The rest of the book contains a fairly thorough assessment of present day Central Asia. Politics; human rights abuses; relations with the U.S., Russia, and China; and the importance of natural gas and oil dominate the narrative. However, snippets of history, cuisine, and sports (see the chapter re the game of buzkashi) are carefully laid out throughout the book.

About half the pages in the book have some sort of illustration, be they photographs, maps, graphic novellas, or four-cell comic strips. Rall's style is akin to Matt Groening's Life in Hell. They make the reading fun and fast. I went through the 300 page book during a work week. I wish I can say the same for Owen Lattimore's The Desert Road to Turkestan and its companion, High Tartary, which I placed on hold midway through to read Silk Road to Ruin.

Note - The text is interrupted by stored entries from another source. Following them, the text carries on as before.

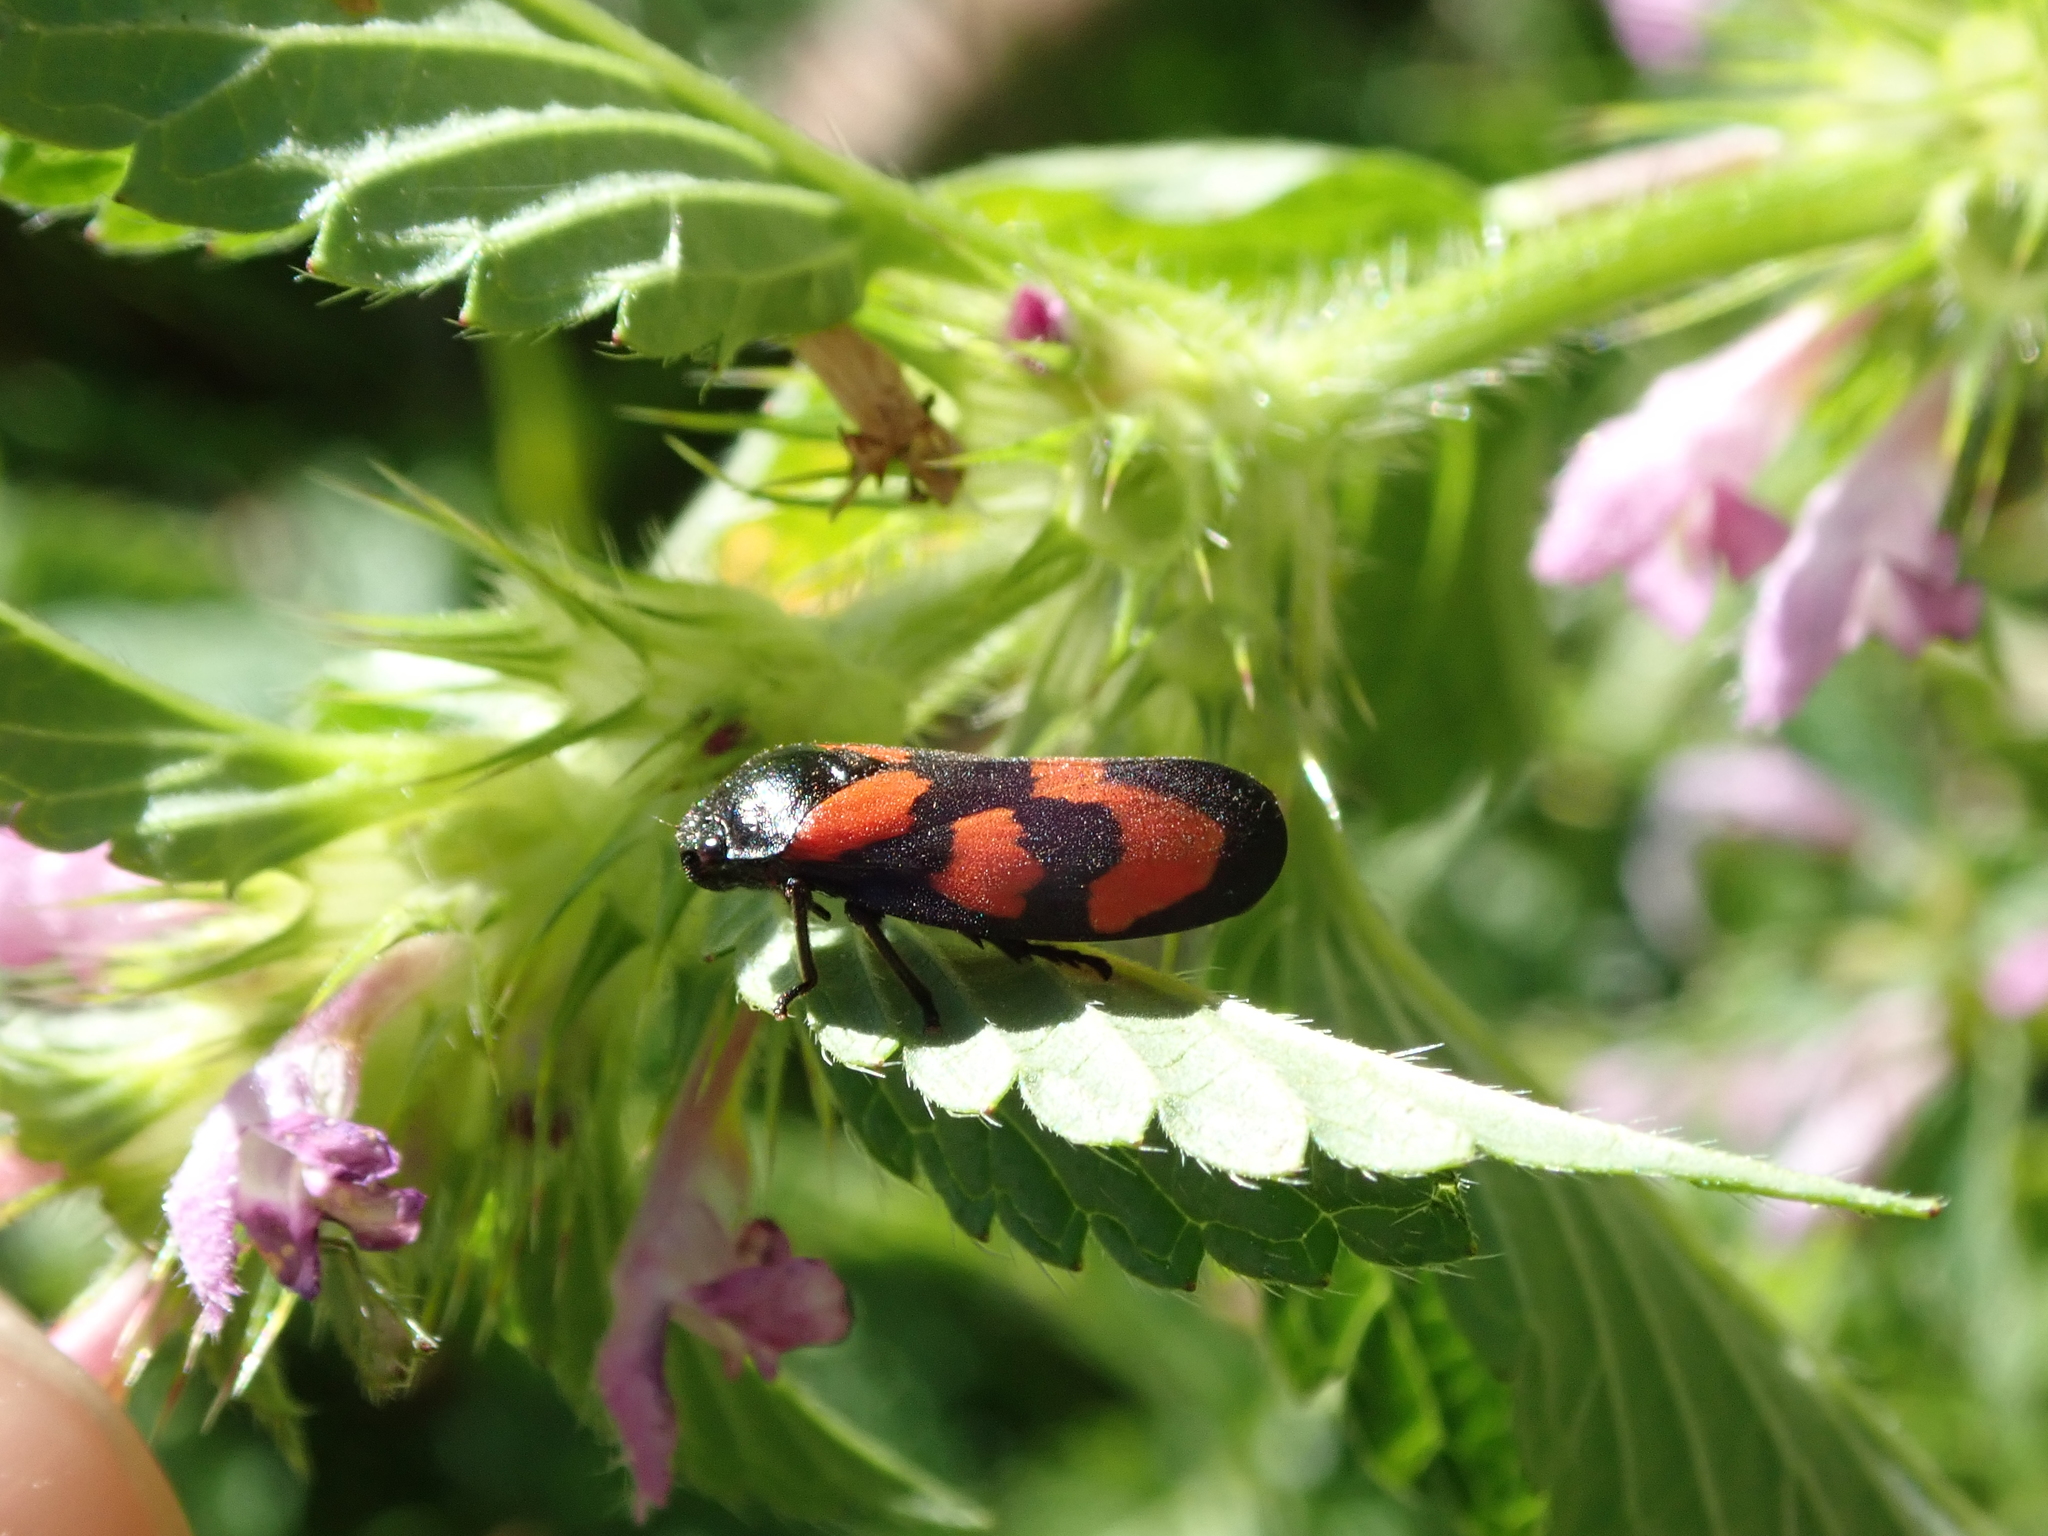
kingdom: Animalia
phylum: Arthropoda
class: Insecta
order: Hemiptera
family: Cercopidae
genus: Cercopis
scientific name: Cercopis vulnerata
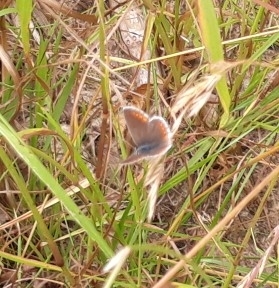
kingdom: Animalia
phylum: Arthropoda
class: Insecta
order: Lepidoptera
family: Lycaenidae
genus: Aricia
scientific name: Aricia agestis
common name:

My only complaints have to do with the editing process. There are a few glaring typographical errors. Errors akin to confusing "there" with "their" are hard to ignore. Though it was not a big deal, it did take a little bit away from the experience. I also had a problem with the layout. The font was small and there was literally no room for margins. I'm sure the publishers could have spared the money and added a few more pieces of paper to the book.

All in all, this book was a great effort in making the topic of Central Asia real and un-academic. Both Central Asia aficionados and neophytes alike will love the book. I can't wait to read Rall's To Afghanistan and Back.